On the one hand your are stopping support for OnPremise Products.

On the other Hand the cloud just is not ready for us - we need a custom domain for confluence.

(and you even stopped bringing this feature forward - see your Jira CLOUD-6999)

 

This is ridiculous and basically means strategic move away from confluence

6 comments

Agreed. Tragic.

What you get when someone thinks greedy is good. And the really insulting thing, arguing that "these changes are in service of setting your organization up for long-term success". Quote from the email we got.

These changes are for Atlassian to earn more, and will most likely force quite a few customers away from their product suite.

Like silverb likes this

Ha, bravo. I just send a thread saying they should take back the decision. And they deleted my post.

Maybe they will also considering delete my license?

This is shockingly sad and, yes, a costumer railroading.

Big Accounts will probably be able to weather this, but small ones?

Not on-premise is/used-to-be BAD. In my former-to-last company we had Cloud (licensed for a couple of hundred users) It had unbearably long response times (we never solved this problem). It was also hard to manage as one didn't have access to anything under the surface of the GUI, in particular the DB. Maybe things have improved in the intervening years? I sure hope so for other's sake.

I'm currently using a Confluence Server for 3 people (the house owners) running on an AWS "small" instance (2 GiB RAM, 1 vCPU ... that's about 0.5 real CPU) about 1500km away which is much faster.

◆ ◆ ◆ ◆

WORK INSTRUCTIONS:
Write out the Confluence forum thread word for word from "What you get" to "a costumer railroading.".

◆ ◆ ◆ ◆

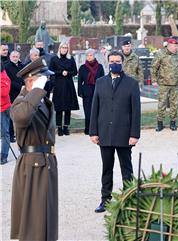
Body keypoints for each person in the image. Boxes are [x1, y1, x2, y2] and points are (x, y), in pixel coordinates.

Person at [10, 58, 58, 241]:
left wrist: (39, 93)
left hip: (46, 163)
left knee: (46, 218)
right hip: (32, 166)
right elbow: (22, 117)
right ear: (31, 81)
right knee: (33, 222)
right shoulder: (21, 102)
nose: (46, 84)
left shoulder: (41, 101)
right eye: (42, 80)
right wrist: (37, 89)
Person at [89, 50, 140, 213]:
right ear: (108, 63)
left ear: (122, 63)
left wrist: (134, 134)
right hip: (104, 133)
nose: (115, 64)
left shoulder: (131, 84)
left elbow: (136, 111)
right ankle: (105, 200)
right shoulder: (100, 82)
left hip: (124, 134)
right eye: (112, 61)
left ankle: (130, 199)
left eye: (118, 61)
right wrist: (93, 132)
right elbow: (95, 108)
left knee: (127, 169)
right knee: (106, 168)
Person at [151, 38, 178, 131]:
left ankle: (173, 122)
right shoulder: (160, 54)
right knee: (162, 103)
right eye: (174, 46)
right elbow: (154, 67)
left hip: (175, 84)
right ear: (169, 46)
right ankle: (160, 123)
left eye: (177, 46)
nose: (176, 48)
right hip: (163, 84)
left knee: (174, 104)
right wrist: (154, 80)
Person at [49, 41, 79, 136]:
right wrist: (61, 72)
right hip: (58, 85)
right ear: (59, 48)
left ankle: (66, 127)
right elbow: (51, 71)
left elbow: (75, 71)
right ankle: (59, 127)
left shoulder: (71, 59)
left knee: (67, 107)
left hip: (68, 85)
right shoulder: (54, 59)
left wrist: (68, 73)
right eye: (63, 47)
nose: (64, 49)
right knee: (59, 108)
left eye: (66, 48)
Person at [78, 48, 105, 135]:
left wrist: (103, 91)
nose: (89, 57)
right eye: (88, 55)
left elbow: (103, 79)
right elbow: (79, 81)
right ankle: (88, 128)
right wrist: (80, 92)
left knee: (97, 109)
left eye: (91, 55)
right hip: (86, 91)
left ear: (94, 56)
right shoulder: (82, 67)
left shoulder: (100, 67)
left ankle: (96, 129)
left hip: (97, 90)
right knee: (87, 110)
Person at [5, 51, 25, 142]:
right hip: (12, 94)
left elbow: (25, 77)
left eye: (17, 56)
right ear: (10, 57)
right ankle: (11, 135)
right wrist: (20, 87)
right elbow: (8, 80)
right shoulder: (7, 67)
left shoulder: (22, 66)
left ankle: (20, 134)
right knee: (11, 115)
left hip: (22, 93)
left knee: (21, 115)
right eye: (13, 56)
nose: (15, 58)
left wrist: (25, 85)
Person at [0, 62, 11, 165]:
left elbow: (4, 92)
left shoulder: (3, 76)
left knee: (4, 133)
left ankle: (3, 155)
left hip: (3, 108)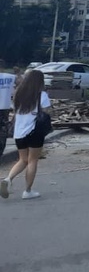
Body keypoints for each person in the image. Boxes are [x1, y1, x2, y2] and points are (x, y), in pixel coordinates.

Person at [2, 69, 52, 200]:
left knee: (22, 160)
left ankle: (7, 180)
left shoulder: (18, 94)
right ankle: (28, 191)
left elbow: (15, 111)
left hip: (19, 133)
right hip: (34, 132)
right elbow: (47, 112)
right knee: (32, 160)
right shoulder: (42, 95)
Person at [0, 71, 13, 161]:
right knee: (3, 131)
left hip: (4, 109)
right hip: (4, 108)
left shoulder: (9, 77)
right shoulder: (9, 77)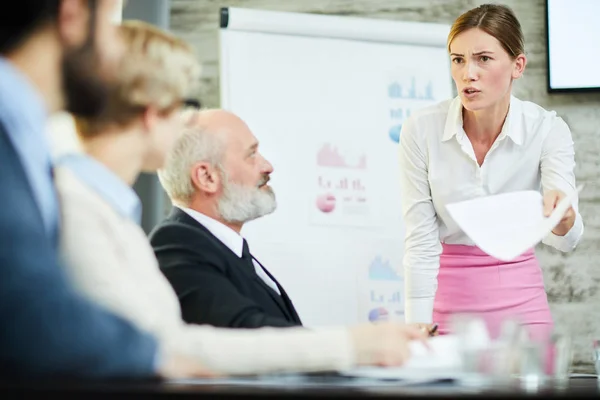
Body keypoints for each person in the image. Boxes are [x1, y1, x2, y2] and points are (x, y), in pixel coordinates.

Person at [56, 20, 428, 376]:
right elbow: (171, 349)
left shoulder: (109, 213)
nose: (182, 126)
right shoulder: (78, 210)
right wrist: (354, 346)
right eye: (179, 109)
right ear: (152, 115)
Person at [0, 0, 207, 379]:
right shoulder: (60, 184)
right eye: (112, 26)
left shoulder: (26, 142)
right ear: (73, 15)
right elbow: (28, 315)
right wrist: (153, 357)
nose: (116, 58)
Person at [398, 3, 584, 344]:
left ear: (517, 65)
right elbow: (420, 241)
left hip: (522, 302)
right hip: (446, 302)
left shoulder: (547, 129)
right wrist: (418, 326)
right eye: (458, 59)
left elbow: (568, 237)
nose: (468, 73)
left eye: (483, 58)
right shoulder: (420, 129)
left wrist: (562, 218)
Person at [151, 109, 303, 329]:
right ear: (206, 177)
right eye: (251, 155)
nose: (267, 166)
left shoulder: (228, 249)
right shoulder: (175, 244)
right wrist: (354, 343)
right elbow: (247, 333)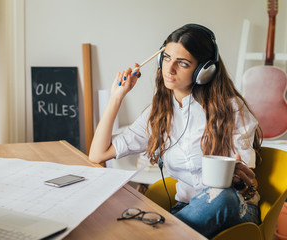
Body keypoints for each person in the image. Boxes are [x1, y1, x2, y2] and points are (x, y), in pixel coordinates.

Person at [89, 23, 263, 238]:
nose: (169, 69)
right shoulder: (159, 112)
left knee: (222, 195)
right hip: (187, 210)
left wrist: (239, 181)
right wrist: (117, 96)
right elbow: (98, 154)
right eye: (167, 58)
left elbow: (245, 187)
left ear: (204, 71)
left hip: (235, 208)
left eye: (183, 63)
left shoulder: (231, 108)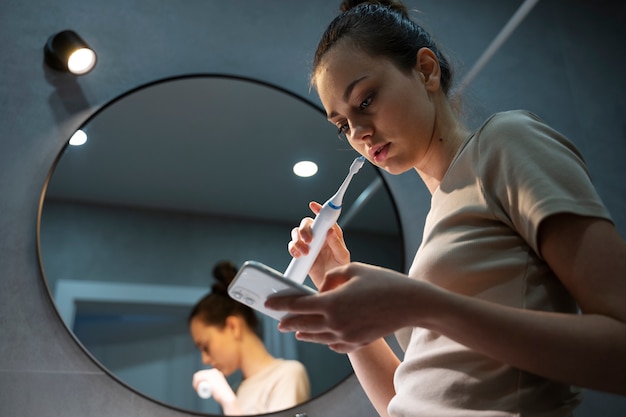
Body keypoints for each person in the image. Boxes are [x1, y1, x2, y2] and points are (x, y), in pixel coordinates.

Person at [265, 1, 626, 416]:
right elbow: (404, 405)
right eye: (342, 124)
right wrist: (332, 279)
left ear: (426, 70)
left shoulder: (505, 143)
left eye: (365, 101)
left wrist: (420, 304)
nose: (360, 133)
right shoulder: (441, 219)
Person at [188, 260, 310, 415]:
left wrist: (229, 403)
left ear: (233, 327)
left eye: (205, 346)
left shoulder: (287, 375)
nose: (204, 359)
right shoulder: (237, 390)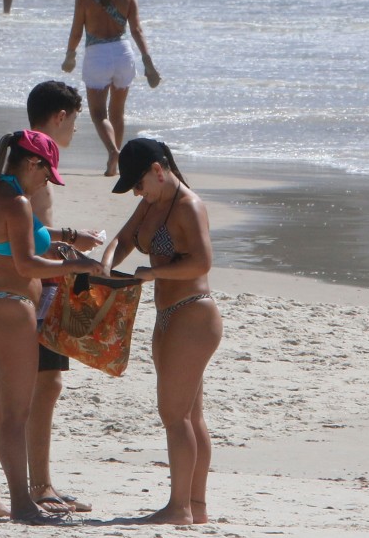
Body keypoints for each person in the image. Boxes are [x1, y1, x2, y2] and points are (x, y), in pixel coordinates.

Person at [0, 129, 103, 524]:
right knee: (15, 416)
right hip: (10, 310)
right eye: (46, 172)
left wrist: (69, 241)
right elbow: (27, 264)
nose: (47, 179)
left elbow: (20, 246)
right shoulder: (19, 202)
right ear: (31, 163)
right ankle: (23, 505)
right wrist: (75, 265)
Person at [101, 138, 222, 526]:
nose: (138, 192)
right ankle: (196, 507)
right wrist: (102, 265)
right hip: (169, 314)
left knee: (175, 415)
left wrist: (155, 273)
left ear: (158, 169)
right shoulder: (153, 203)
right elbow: (122, 241)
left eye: (138, 184)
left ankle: (179, 507)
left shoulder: (189, 205)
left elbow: (203, 261)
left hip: (193, 313)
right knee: (189, 414)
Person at [19, 81, 101, 515]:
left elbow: (34, 231)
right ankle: (39, 485)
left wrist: (70, 238)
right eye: (76, 119)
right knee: (41, 386)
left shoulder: (27, 159)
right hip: (36, 288)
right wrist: (72, 254)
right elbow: (24, 239)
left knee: (44, 385)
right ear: (59, 117)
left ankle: (40, 483)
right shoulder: (35, 164)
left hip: (41, 284)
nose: (76, 130)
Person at [62, 0, 160, 176]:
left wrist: (70, 55)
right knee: (117, 112)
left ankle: (113, 151)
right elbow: (136, 30)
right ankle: (118, 165)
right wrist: (147, 61)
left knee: (98, 113)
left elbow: (77, 31)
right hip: (123, 54)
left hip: (97, 56)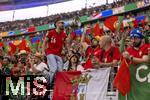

◆ ◆ ◆ ◆

REPLY TO THE TASK:
What you get when someone thinks greedy is good. And the really insulting thing, arguing that "these changes are in service of setting your organization up for long-term success". Quote from the email we got.

These changes are for Atlassian to earn more, and will most likely force quite a few customers away from their product suite.

Like silverb likes this

Ha, bravo. I just send a thread saying they should take back the decision. And they deleted my post.

Maybe they will also considering delete my license?

This is shockingly sad and, yes, a costumer railroading.